From the entries below, output the line with "text_box [913, 340, 948, 516]" and each following line up to and including the line with "text_box [1037, 586, 1067, 736]", exactly as written.

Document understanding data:

__________________________________________________

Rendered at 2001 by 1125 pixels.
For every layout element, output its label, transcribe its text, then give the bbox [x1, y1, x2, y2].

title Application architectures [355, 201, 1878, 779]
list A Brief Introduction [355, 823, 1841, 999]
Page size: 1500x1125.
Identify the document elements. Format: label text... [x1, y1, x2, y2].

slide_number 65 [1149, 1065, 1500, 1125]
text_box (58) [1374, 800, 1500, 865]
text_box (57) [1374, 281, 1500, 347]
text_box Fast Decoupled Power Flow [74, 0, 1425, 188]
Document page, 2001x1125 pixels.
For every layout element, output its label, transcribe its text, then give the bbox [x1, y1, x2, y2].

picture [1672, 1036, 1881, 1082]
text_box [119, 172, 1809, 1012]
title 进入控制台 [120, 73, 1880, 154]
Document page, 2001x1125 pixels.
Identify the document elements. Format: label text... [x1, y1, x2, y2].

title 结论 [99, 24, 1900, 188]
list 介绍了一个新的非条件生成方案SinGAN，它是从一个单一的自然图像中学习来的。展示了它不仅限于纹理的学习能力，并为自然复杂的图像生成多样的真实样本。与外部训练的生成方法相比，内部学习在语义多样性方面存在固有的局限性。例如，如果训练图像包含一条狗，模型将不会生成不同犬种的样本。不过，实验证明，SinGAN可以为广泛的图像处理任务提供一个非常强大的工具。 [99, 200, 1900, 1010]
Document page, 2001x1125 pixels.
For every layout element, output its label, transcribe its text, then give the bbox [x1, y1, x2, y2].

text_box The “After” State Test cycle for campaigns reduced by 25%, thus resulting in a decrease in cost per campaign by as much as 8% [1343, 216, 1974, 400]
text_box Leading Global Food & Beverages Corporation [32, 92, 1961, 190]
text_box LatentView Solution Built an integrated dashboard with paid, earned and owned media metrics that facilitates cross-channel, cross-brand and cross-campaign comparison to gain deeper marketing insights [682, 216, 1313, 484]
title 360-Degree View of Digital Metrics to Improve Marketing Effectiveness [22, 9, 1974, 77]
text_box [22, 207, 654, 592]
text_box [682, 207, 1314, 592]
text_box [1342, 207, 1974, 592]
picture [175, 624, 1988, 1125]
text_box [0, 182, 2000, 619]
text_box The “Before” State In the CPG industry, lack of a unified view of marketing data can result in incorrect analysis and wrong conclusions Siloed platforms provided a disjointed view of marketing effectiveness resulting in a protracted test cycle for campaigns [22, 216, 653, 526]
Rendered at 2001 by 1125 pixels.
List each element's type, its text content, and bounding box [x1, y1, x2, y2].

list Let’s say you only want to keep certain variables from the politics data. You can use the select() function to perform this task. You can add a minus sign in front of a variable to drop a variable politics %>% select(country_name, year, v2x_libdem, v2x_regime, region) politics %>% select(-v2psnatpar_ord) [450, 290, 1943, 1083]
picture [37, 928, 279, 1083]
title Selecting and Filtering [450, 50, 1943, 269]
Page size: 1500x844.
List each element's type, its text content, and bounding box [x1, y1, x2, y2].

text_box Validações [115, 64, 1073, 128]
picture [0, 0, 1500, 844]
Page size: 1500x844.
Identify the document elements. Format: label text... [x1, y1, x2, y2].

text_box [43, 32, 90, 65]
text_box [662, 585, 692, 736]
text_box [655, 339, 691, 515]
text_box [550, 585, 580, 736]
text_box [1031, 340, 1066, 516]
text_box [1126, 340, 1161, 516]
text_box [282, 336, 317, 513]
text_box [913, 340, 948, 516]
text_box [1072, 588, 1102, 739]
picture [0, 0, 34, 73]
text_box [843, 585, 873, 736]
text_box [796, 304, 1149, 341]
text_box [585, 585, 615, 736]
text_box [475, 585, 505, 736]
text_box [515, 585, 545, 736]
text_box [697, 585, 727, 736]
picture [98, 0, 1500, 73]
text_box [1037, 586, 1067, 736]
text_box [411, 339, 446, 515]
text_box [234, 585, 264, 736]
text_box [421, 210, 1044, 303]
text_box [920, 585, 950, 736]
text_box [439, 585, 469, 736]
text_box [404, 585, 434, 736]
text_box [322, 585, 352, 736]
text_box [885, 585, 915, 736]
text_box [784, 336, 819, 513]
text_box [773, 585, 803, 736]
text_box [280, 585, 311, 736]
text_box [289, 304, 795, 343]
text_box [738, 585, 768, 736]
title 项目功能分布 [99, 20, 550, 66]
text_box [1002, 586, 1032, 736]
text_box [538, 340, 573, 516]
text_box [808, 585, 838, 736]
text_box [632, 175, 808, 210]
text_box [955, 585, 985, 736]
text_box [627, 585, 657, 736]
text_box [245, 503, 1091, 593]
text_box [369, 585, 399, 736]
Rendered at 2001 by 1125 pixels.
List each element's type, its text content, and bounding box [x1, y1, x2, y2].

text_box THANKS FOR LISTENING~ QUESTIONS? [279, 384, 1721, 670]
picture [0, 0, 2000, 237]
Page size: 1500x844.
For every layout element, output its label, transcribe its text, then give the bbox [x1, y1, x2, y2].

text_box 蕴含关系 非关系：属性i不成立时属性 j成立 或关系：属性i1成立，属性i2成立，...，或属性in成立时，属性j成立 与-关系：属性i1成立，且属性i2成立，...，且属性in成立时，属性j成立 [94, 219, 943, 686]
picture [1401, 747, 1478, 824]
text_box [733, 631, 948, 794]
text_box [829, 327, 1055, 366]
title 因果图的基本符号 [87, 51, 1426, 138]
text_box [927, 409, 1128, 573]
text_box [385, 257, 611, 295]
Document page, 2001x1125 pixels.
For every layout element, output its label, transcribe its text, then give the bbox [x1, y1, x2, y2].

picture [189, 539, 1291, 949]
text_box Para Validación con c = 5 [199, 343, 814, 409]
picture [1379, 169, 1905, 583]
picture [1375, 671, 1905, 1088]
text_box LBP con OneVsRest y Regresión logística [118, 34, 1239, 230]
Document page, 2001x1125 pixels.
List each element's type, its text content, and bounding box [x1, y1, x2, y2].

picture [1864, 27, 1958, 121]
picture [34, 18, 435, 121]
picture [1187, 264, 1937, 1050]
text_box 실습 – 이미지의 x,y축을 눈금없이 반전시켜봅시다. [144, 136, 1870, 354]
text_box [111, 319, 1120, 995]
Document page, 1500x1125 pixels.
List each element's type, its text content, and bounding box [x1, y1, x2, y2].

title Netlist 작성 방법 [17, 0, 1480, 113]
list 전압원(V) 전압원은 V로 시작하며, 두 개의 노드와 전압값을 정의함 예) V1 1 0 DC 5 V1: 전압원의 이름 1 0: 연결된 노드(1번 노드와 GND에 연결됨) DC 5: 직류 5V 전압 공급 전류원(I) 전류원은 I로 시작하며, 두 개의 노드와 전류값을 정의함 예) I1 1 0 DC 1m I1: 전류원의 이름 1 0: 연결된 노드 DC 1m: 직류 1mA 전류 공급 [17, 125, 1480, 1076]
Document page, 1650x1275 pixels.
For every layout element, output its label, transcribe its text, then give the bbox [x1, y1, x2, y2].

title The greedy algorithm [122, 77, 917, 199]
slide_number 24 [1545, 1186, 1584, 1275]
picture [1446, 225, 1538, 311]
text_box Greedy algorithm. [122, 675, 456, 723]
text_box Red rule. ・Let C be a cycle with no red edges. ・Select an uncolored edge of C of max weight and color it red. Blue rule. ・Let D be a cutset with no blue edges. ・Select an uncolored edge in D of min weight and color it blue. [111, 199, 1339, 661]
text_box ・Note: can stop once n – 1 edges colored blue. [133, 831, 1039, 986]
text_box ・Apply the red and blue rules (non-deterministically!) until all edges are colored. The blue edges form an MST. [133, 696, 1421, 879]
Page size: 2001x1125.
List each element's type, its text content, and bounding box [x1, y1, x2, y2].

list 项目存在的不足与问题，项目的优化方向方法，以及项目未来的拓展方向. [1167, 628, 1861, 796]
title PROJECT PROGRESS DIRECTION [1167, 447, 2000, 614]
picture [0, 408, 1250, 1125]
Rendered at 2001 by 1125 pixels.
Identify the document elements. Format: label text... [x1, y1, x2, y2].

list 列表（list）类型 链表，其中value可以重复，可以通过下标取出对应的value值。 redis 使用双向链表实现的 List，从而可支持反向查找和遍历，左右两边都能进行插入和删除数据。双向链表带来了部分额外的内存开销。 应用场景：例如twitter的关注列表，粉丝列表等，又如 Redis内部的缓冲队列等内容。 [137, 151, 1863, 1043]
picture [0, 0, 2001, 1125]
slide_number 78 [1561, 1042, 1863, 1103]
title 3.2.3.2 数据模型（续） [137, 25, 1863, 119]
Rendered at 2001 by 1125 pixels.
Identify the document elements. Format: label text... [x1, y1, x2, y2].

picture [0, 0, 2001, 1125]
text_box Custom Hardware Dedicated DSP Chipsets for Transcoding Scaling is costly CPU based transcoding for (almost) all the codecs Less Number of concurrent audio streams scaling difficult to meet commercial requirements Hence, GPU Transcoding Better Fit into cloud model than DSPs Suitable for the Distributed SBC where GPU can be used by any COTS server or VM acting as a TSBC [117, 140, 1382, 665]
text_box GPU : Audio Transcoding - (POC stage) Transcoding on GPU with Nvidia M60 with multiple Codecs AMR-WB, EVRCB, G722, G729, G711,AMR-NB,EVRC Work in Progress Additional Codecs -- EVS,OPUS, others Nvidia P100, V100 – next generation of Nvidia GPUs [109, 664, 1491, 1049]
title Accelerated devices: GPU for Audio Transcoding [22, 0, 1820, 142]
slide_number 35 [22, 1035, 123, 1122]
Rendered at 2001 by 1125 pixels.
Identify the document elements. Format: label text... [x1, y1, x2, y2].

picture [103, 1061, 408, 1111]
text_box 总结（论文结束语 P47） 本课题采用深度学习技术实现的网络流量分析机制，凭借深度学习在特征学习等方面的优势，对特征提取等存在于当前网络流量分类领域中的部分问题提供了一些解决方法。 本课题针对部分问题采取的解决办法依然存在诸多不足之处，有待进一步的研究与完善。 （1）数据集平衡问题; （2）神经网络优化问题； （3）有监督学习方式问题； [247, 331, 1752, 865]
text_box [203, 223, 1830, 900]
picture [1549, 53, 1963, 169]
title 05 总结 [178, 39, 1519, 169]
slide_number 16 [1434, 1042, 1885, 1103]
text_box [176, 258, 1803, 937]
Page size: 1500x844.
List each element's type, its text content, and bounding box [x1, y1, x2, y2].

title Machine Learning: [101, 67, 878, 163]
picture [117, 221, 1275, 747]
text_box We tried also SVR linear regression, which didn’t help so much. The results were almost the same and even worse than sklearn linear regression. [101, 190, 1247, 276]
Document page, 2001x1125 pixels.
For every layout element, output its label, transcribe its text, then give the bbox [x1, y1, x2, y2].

__________________________________________________

> Exercise result
text_box [913, 340, 948, 516]
text_box [1072, 588, 1102, 739]
picture [0, 0, 34, 73]
text_box [843, 585, 873, 736]
text_box [796, 304, 1149, 341]
text_box [585, 585, 615, 736]
text_box [475, 585, 505, 736]
text_box [515, 585, 545, 736]
text_box [697, 585, 727, 736]
picture [98, 0, 1500, 73]
text_box [1037, 586, 1067, 736]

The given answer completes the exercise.